Peg Entwistle's theatre experience helped land her an acting job on stage, but the play closed after only a short run. She then obtained a minor part in a David O. Selznick production, Thirteen Women, but after this short stint, she was offered nothing else. Desperate for any opportunity, the vulnerable girl posed topless for a small fee - but only five months after arriving in Tinseltown, she was left with no prospects, no money, and no friends. The depression Entwistle had been dealing with for years deepened, and on the night of September 16, after telling her uncle she was going for a walk, she made her way up the slope of Mount Lee to the foot of the giant "Hollywoodland" sign. There, she took off her coat and folded it into a neat bundle and placed it on the ground next to her purse. She then climbed the maintenance ladder to the top of the letter “H” and jumped to her death. She suffered from multiple fractors of the pelvis, which means she may have suffered before dying.
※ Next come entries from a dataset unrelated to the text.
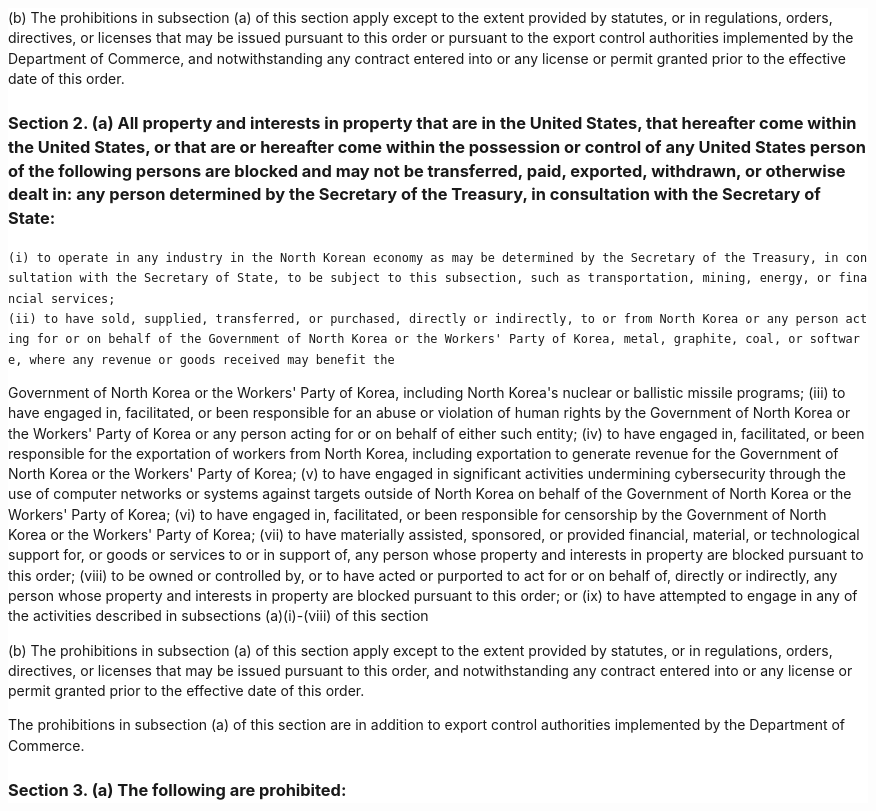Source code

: (b) The prohibitions in subsection (a) of this section apply except to the extent provided by statutes, or in regulations, orders, directives, or licenses that may be issued pursuant to this order or pursuant to the export control authorities implemented by the Department of Commerce, and notwithstanding any contract entered into or any license or permit granted prior to the effective date of this order.
### Section 2. (a) All property and interests in property that are in the United States, that hereafter come within the United States, or that are or hereafter come within the possession or control of any United States person of the following persons are blocked and may not be transferred, paid, exported, withdrawn, or otherwise dealt in: any person determined by the Secretary of the Treasury, in consultation with the Secretary of State:

    (i) to operate in any industry in the North Korean economy as may be determined by the Secretary of the Treasury, in consultation with the Secretary of State, to be subject to this subsection, such as transportation, mining, energy, or financial services;
    (ii) to have sold, supplied, transferred, or purchased, directly or indirectly, to or from North Korea or any person acting for or on behalf of the Government of North Korea or the Workers' Party of Korea, metal, graphite, coal, or software, where any revenue or goods received may benefit the 
Government of North Korea or the Workers' Party of Korea, including North Korea's nuclear or ballistic missile programs;
    (iii) to have engaged in, facilitated, or been responsible for an abuse or violation of human rights by the Government of North Korea or the Workers' Party of Korea or any person acting for or on behalf of either such entity;
    (iv) to have engaged in, facilitated, or been responsible for the exportation of workers from North Korea, including exportation to generate revenue for the Government of North Korea or the Workers' Party of Korea;
    (v) to have engaged in significant activities undermining cybersecurity through the use of computer networks or systems against targets outside of North Korea on behalf of the Government of North Korea or the Workers' Party of Korea;
    (vi) to have engaged in, facilitated, or been responsible for censorship by the Government of North Korea or the Workers' Party of Korea;
    (vii) to have materially assisted, sponsored, or provided financial, material, or technological support for, or goods or services to or in support of, any person whose property and interests in property are blocked pursuant to this order;
    (viii) to be owned or controlled by, or to have acted or purported to act for or on behalf of, directly or indirectly, any person whose property and interests in property are blocked pursuant to this order; or
    (ix) to have attempted to engage in any of the activities described in subsections (a)(i)-(viii) of this section

(b) The prohibitions in subsection (a) of this section apply except to the extent provided by statutes, or in regulations, orders, directives, or licenses that may be issued pursuant to this order, and notwithstanding any contract entered into or any license or permit granted prior to the effective date of this order.

The prohibitions in subsection (a) of this section are in addition to export control authorities implemented by the Department of Commerce.
### Section 3. (a) The following are prohibited:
Peg’s body was discovered on September 18, in the brush at the base of Mount Lee. When police examined the girl's belongings, in her purse they found a note that read:
I am afraid, I am a coward. I am sorry for everything. If I had done this a long time ago, it would have saved a lot of pain. P.E. Two days later, in an ironic twist, Peg's uncle opened a letter addressed to Peg from the Beverly Hills Playhouse. It was mailed the day before she jumped. In it was an offer for her to play the lead role in their next play, in which her character would commit suicide in the final act.
On January 5, 1933, the body of twenty-four-year-old Peg Entwistle was shipped to Glendale, Ohio for burial next to her father in the Oak Hill Cemetery.